Often we think of organizational values as those all too common corporate value statements consisting of feel-good platitudes that are merely given lip service by business management. These types of “values” lack actionable items that would assist leaders or individual contributors in supporting a meaningful core intent and culture for their organizations.

In recent years, a theory has emerged in the HCI and Information science community called value-sensitive design. Using these design principles, UX professionals could help guide a conversation about values as part of business strategy, using value-sensitive methods to assist in framing organizational purpose.

“values cannot be motivated only by an empirical account of the external world, but depend substantively on the interests and desires of human beings within a cultural milieu”

-Friedman, Kahn, & Borning (2007)

In Value Sensitive Design and Information Systems, Batya Friedman, Peter H. Kahn, Jr., and Alan Borning outline steps for practitioners to apply value-sensitive design as an organizational and design strategy. I have provided a short synopsis of each step, and how it can be enacted by UX practitioners.

1. Start With a Value, Technology, or Context of Use
For organizational values, any one of these could be touchstones, but particularly context. Thinking about context will help uncover the correct values to focus on – whether it be privacy, sustainability, trust or some other human, ethical, or moral value.

2. Identify Direct and Indirect Stakeholders
Direct stakeholders are easy to identify. Thinking about those indirectly affected by an organizational or design strategy will present additional pertinent values.

3. Identify Benefits and Harms for Each Stakeholder Group
This is an exercise that can be done successfully in a group setting using a whiteboard. Facilitating the communication of benefits and harms will begin a dialog about what values are meaningful within a given group. Personas may be used to identify different stakeholder groups. Friedman, et al. suggest not exclusively asking stakeholders direct, explicit questions about values.

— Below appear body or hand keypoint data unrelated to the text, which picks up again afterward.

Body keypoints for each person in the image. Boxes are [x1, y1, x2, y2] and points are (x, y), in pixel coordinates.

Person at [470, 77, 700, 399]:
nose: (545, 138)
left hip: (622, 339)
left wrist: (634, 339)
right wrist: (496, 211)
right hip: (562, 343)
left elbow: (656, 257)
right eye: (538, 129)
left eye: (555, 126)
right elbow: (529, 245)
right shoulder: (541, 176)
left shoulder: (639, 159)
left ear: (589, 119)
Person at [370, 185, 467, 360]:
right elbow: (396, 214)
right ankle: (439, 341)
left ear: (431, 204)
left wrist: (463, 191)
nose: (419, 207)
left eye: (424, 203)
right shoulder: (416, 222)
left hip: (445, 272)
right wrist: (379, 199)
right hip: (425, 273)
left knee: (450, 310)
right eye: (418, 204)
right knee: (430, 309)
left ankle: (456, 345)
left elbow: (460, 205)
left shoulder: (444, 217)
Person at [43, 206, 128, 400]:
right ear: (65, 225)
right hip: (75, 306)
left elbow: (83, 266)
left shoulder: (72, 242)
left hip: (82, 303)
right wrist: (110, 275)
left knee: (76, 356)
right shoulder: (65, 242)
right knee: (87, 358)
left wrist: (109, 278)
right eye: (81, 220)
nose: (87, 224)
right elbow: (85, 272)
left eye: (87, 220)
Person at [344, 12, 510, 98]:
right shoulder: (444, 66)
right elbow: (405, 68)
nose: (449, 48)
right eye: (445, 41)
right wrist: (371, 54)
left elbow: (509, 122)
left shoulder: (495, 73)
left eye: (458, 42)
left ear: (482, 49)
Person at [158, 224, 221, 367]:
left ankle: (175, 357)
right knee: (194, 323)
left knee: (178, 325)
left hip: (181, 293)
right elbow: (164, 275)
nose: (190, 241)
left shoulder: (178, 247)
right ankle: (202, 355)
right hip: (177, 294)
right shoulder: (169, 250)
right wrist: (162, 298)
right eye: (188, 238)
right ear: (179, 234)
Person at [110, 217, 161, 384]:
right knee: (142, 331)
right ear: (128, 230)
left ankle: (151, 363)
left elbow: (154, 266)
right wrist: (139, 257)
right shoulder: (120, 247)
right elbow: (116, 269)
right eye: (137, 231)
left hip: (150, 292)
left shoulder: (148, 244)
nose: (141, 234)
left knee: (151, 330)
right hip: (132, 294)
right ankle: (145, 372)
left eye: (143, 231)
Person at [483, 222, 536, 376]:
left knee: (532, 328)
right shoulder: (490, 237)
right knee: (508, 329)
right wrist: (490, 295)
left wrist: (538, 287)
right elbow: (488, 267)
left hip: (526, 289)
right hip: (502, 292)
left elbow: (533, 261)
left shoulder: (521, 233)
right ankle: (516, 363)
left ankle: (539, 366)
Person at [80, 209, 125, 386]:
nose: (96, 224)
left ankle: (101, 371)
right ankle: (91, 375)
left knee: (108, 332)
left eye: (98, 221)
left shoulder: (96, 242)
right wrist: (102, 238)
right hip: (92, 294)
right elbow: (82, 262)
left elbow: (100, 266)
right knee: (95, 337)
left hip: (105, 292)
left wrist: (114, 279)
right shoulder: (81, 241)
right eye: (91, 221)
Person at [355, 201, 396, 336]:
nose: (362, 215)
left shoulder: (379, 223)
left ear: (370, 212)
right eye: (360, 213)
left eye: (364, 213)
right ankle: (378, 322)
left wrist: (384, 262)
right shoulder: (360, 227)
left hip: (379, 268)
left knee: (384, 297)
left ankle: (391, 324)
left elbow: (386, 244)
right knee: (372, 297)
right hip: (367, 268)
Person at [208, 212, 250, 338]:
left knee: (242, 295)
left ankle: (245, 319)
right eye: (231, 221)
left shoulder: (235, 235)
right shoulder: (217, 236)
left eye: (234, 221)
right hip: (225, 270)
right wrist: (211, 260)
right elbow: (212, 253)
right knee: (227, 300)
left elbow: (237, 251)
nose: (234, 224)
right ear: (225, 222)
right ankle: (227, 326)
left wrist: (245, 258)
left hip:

Often implicit beliefs can be reached by using hypothetical situations, asking for descriptions of tasks or behaviors, or thinking aloud about common everyday events – many of the same methods we already use to engage people’s reasoning when doing qualitative UX research.

4. Map Benefits and Harms onto Corresponding Values
Once benefits and harms have been identified, map them to values. For instance, a value of transparency could be a benefit of an open office system, while harming the value of productivity.

5. Identify Potential Value Conflicts
According to the authors, examples of “typical value conflicts include accountability vs. privacy, trust vs. security, environmental sustainability vs. economic development, privacy vs. security, and hierarchical control vs. democratization.” Value conflicts are opportunities for constraints to catalyze innovation.

6. Integrate Value Considerations Into One’s Organizational Structure
Once the preceding steps have been completed, a strong, meaningful set of values will have surfaced, which can be applied organizationally, to a specific initiative, or to a design strategy.

UX professionals have a unique skill set to offer in helping accomplish the establishment of thoughtful, relevant values. The above outlined steps taken from the value-sensitive design literature provide a framework for reaching this goal.

Resources

Batya Friedman, Peter H. Kahn, and Alan Borning, Value Sensitive Design and Information Systems.

Lisa P. Nathan, Predrag V. Klasnja, and Batya Friedman, Value Scenarios: A Technique for Envisioning Systemic Effects of New Technologies.